*** Opening TEXT SHOWN ***

Ridiculous? Completely. Fun? Absolutely.
You saw the same usernames constantly. The same people reacting to episodes together every week. The same fandom jokes resurfacing until they practically became another language.
Learning to Write in Public
Somewhere in the middle of all that chaos, I accidentally became a better writer.
Not because anybody formally taught me anything. Fandom readers simply notice everything. They know immediately when dialogue feels wrong, or characters suddenly stop sounding like themselves just to force a plot point into existence.
People forgive questionable science and dramatic coincidences. They will even forgive unresolved sexual tension stretching across geological time periods. Emotionally false character writing, though? Absolutely not.
So I started learning pacing and emotional payoff in public without realizing that was what I was doing.
Readers waited months for updates if the emotional tension felt earned enough. Sometimes years. Even now, people still occasionally ask if I’m ever going to finish my SG-1 epic “You Can Call Me Sir” or reference Sherlock one-shots I barely remember writing because I originally posted them after getting emotionally attacked by television at one in the morning.
At the time, none of this felt serious. I wasn’t thinking about developing a literary voice. I was mostly frustrated because the episodes kept ending just as the emotional fallout was finally getting interesting.
Writing the Emotional Aftermath
That was always the real problem.
You spend an hour watching characters survive grief, betrayal, impossible decisions, or years of unresolved tension, and then suddenly the credits roll before anybody processes any of it properly.
Meanwhile, I’m sitting there thinking, “Emotionally speaking, these people are absolutely not fine.”
So I wrote the aftermaths. The quieter conversations. The emotional cleanup television usually cuts away first.

*** Closing TEXT SHOWN ***

# INSTRUCTIONS
a) In the passage about fandom writing, what is the title of the SG-1 epic that people still ask about?
b) Extend the passage about fandom writing, picking up after its final sentence.

*** Opening RECORD SET ***

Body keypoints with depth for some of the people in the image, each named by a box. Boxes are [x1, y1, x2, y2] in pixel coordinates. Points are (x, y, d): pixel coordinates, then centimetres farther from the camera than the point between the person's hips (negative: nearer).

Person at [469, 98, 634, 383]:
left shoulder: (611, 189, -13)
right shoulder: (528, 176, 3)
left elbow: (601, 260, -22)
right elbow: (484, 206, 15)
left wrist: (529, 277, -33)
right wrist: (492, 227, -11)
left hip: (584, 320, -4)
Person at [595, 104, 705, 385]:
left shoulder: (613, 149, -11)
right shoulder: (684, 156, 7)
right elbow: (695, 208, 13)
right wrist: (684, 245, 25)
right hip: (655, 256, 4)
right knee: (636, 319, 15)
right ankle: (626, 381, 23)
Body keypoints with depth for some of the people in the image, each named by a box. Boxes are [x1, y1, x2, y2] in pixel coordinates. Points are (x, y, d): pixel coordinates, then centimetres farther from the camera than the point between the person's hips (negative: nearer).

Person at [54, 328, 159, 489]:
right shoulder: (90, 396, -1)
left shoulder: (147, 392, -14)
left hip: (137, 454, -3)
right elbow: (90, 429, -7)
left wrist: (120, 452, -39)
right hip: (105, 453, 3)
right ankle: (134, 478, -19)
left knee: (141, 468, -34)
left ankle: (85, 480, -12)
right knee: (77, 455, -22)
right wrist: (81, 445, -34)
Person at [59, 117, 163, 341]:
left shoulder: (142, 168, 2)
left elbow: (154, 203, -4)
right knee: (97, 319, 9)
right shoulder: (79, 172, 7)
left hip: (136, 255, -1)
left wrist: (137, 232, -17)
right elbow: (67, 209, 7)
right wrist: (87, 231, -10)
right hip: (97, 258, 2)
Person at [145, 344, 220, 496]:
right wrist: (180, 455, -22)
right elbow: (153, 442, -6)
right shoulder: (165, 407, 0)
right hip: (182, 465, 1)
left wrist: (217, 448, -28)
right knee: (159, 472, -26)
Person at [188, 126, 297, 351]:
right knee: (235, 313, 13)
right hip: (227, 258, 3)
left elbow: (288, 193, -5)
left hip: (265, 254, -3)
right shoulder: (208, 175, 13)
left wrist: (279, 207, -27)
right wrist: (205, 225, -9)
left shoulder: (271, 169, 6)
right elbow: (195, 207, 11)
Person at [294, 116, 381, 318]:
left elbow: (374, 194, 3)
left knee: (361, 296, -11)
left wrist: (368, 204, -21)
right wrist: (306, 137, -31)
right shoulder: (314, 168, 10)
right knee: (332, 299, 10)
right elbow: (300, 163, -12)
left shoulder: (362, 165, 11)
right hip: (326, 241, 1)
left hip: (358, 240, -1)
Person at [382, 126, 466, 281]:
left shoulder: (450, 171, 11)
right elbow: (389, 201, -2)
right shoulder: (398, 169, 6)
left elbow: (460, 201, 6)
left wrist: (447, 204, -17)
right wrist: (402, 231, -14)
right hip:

*** Closing RECORD SET ***

# RESPONSE LIST
a) "You Can Call Me Sir"

b)
Then my father died in 2010, and for a while, the continuation disappeared completely.
I still watched shows. I still hovered around fandom spaces occasionally. But the instinct to extend stories stopped. Episodes ended, and my brain simply let them end there.
That frightened me more than I admitted at the time because writing had always existed somewhere in the background of my life.
Then suddenly there was static instead.
When Fiction Went Quiet
People love the mythology of the tortured artist. Movies about writers always seem convinced that emotional devastation automatically produces genius-level work.
That has never really been true for me.
Depression doesn’t make me write beautiful longing and romance. Mostly, it makes me tired. Anxiety makes my brain loud in all the wrong ways. Grief flattened everything emotionally for a while until fiction felt unreachable.
What changed during that period wasn’t my need to write. It was the type of writing that surfaced.
My nonfiction voice became sharper and angrier. Less interested in yearning and much more interested in honesty.
A lot of my later writing about chronic illness, survival, frustration, and exhaustion came from that shift. Fanfiction usually came from fascination. Nonfiction tends to arrive carrying a crowbar.
Both versions are still me.
The Stories Never Really Left
Eventually, fiction came back quietly.
When I started commuting to Walter Reed by train every day in 2012, something about the rhythm reopened the creative space in my brain. I would sit there listening to music, staring out the window, replaying scenes from shows in my head, and eventually, characters started talking again.
I would say not literally, because that sounds medically concerning. But creatively, sometimes it genuinely felt that way.
My emotional continuation came back.
And when I look at my writing life now, I can trace so much of it back to fandom.
Not because fandom created me as a writer. I was already writing stories long before any of these shows entered my life.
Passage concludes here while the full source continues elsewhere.